The development of advanced machine learning and statistical analysis techniques has revolutionized our way of life, from handwriting recognition, image retrieval, weather forecasting and GPS route planning to online search engines and movie recommendation systems. It is now time to capitalize on successes in machine learning for biological discovery to benefit human health. Taking advantage of recent progress in machine learning and human genomics, this multidisciplinary project aims to combine deep learning architectures from machine learning and clinical medical images with the wealth of genetic information. The goal is to develop robust, general approaches for medical image analysis with an emphasis on capturing the architecture of the normal tissues in development and their changes in diseases, particularly cancer. The quantitative information extracted from the images will be used to assist pathologists in their decision-making and to analyse patient responses to therapy.

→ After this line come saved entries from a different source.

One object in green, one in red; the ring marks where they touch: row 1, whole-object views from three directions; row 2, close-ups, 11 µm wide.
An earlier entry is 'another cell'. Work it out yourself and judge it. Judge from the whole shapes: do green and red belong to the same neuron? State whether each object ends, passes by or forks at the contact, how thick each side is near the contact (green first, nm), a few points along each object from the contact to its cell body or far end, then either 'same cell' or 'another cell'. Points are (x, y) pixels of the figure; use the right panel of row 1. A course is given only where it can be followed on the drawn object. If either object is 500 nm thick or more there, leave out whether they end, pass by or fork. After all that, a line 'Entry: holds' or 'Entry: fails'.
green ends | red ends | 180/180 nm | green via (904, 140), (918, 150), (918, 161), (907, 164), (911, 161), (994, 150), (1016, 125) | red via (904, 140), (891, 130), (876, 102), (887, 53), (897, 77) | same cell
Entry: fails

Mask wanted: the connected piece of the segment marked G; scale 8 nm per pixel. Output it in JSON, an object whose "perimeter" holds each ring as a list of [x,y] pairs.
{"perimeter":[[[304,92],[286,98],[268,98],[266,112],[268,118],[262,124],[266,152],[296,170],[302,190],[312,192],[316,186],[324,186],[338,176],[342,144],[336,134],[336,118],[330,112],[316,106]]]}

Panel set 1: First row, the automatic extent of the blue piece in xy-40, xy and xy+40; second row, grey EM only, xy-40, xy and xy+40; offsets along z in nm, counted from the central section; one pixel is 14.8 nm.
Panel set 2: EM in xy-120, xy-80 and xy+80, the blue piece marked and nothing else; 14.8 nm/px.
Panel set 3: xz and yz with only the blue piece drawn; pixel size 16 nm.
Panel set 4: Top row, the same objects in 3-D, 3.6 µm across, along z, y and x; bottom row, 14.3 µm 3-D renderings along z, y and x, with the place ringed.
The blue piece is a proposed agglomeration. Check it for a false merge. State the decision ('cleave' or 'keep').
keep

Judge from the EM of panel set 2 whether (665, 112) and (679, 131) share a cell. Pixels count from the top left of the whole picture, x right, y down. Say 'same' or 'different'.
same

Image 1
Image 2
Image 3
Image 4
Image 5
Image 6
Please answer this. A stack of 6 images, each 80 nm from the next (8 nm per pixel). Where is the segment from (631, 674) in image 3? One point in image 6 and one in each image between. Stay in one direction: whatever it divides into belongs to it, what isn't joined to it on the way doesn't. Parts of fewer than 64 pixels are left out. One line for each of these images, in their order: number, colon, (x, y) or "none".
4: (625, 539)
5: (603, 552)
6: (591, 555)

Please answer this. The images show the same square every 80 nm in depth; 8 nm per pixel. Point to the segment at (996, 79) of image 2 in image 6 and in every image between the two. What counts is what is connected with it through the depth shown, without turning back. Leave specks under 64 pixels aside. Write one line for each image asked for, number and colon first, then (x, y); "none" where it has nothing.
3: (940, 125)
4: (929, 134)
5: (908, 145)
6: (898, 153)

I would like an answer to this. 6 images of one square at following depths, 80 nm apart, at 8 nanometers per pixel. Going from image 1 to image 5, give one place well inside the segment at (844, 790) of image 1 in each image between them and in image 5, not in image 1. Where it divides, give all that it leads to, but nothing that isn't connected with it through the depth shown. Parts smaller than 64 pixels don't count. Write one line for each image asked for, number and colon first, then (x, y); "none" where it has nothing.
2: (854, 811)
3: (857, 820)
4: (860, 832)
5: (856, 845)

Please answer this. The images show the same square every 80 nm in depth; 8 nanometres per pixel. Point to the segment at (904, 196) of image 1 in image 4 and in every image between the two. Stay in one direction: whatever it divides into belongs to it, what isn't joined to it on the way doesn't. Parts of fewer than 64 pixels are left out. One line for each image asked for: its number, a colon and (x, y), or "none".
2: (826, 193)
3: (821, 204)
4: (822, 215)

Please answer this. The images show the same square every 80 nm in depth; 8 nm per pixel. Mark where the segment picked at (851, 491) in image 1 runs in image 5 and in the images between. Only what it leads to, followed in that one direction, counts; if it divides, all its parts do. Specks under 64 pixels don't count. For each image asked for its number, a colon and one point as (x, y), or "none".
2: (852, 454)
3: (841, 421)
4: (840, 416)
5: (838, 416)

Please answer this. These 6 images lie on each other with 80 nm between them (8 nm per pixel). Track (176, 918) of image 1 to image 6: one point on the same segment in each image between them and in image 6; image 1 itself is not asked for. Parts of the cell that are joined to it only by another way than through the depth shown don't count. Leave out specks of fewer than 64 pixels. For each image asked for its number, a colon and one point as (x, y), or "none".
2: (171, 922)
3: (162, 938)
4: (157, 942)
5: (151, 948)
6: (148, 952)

The candidate should be comfortable with programming, in particular in the C++, Python and Matlab languages, and be familiar with concepts in computer vision. Ideally he/she should possess a strong mathematics background and be motivated to work with biologists and clinicians to answer biological and clinical questions.

This is a high impact, unique PhD opportunity in which the candidate will receive exposure to and training in state-of-the-art techniques for machine learning and computer vision with opportunities to extend the algorithms for real-time applications. He/she will also work very closely with clinicians, pathologists and biologists within a highly interdisciplinary, collaborative, world-leading environment.

References:

1. Schmidhuber, Jürgen. "Deep learning in neural networks: An overview." Neural Networks 61 (2015): 85-117.

2. Razavian, Ali Sharif, et al. "CNN Features off-the-shelf: an Astounding Baseline for Recognition." Computer Vision and Pattern Recognition Workshops (CVPRW), 2014 IEEE Conference on. IEEE, 2014.

3. Zeiler, Matthew D., and Rob Fergus. "Visualizing and understanding convolutional networks." Computer Vision–ECCV 2014. Springer International Publishing, 2014. 818-833.

4. Fuchs, T. J., & Buhmann, J. M. (n.d.). Computational pathology: challenges and promises for tissue analysis. Computerized Medical Imaging and Graphics : The Official Journal of the Computerized Medical Imaging Society, 35(7-8), 515–30.